Son olarak vefatından tam on beş gün önce, yine Kanarya yokuşlarını tırmanarak, Hayrat Vakfına gidip, görüşmek ve hatıralarını tesbit etmek istemiştim. Olmadı, olamadı.
Hayrat Vakfının merdivenlerinden yalvarırcasına ayrılışımın iki şahidi var :
Arkadaşım Cemal Uşşak ve Hüsrev Altınbaşak'ın yakın talebesi Kuleönlü Said Efendi...
Bu ayrılıştan on beş gün sonra, ebediyete gitti. Allah rahmet eylesin.
"Hüsrev Altınbaşak kaç doğumlu" diye sormuştum. Said Efendi'ye "l3l5" diye cevap vermişti.
Milâdî takvime göre l899, yani yetmiş sekiz yaşında Rahmet-i Rahmana kavuştu.
Said Efendi'ye, "Kimin vefat edeceğini Allah bilir, ama normal olarak Hüsrev Abi artık son günlerini yaşıyor, gel sen beni onunla görüştür. O'na soracaklarım var. Hatıralarını Şâhitler'in Dilin de yazmak istiyorum" demiştim.

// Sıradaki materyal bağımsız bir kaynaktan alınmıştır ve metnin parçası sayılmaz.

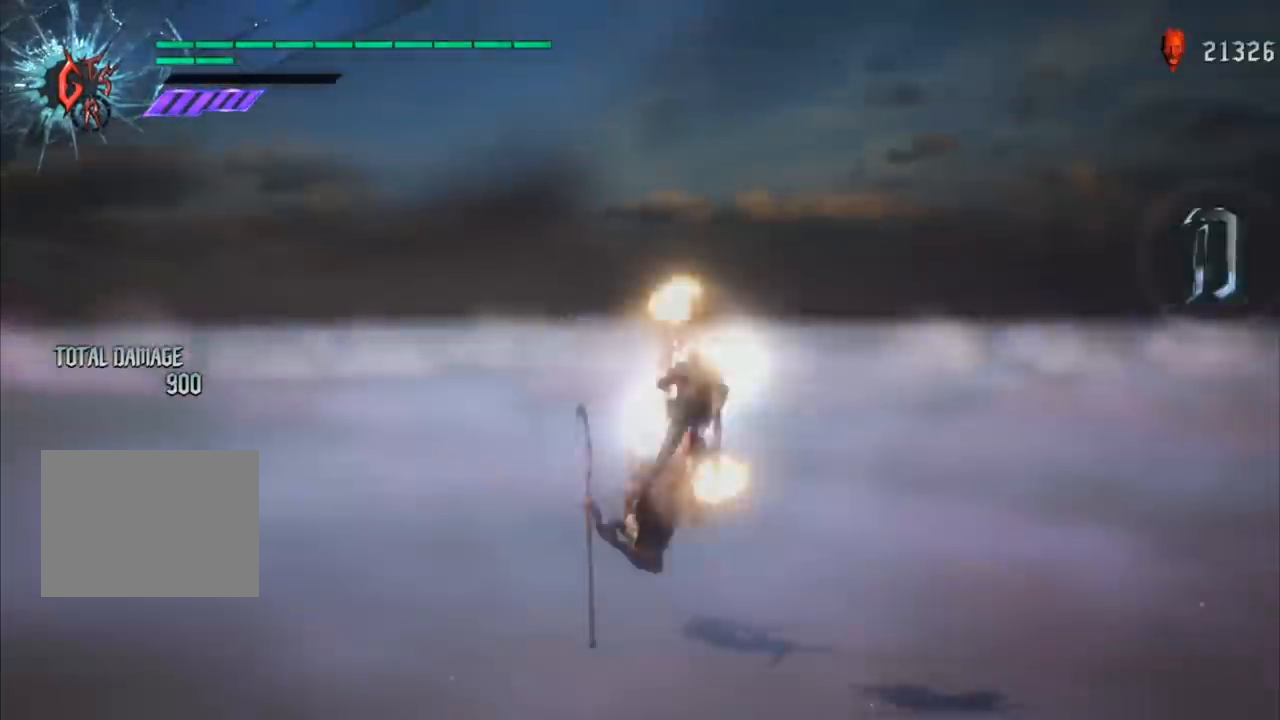
{"buttons": ["B", "R1"], "left_stick": "center", "right_stick": "center", "events": [[34, "B", "up"], [401, "R1", "down"], [468, "B", "down"]]}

Fakat bütün çabalarımıza rağmen, Said Efendi oralı olmadı.
Her neyse..
"Isparta hayatımı Hüsrev yazsın"
Emirdağ Lahikalar'ında Üstad Bediüzzaman'ın şu sözü de soracaklarım arasındaydı:
"Kastamonu hayatımı Mehmet Feyzi yazsın, Isparta hayatımı ise Hüsrev yazsın!"
Kastamonu'da Mehmet Feyzi Pamukçu'ya sormuştum:
"Üstadın arzusunu yerine getirdiniz mi? Yani Kastamonu hayatını yazdınız mı?"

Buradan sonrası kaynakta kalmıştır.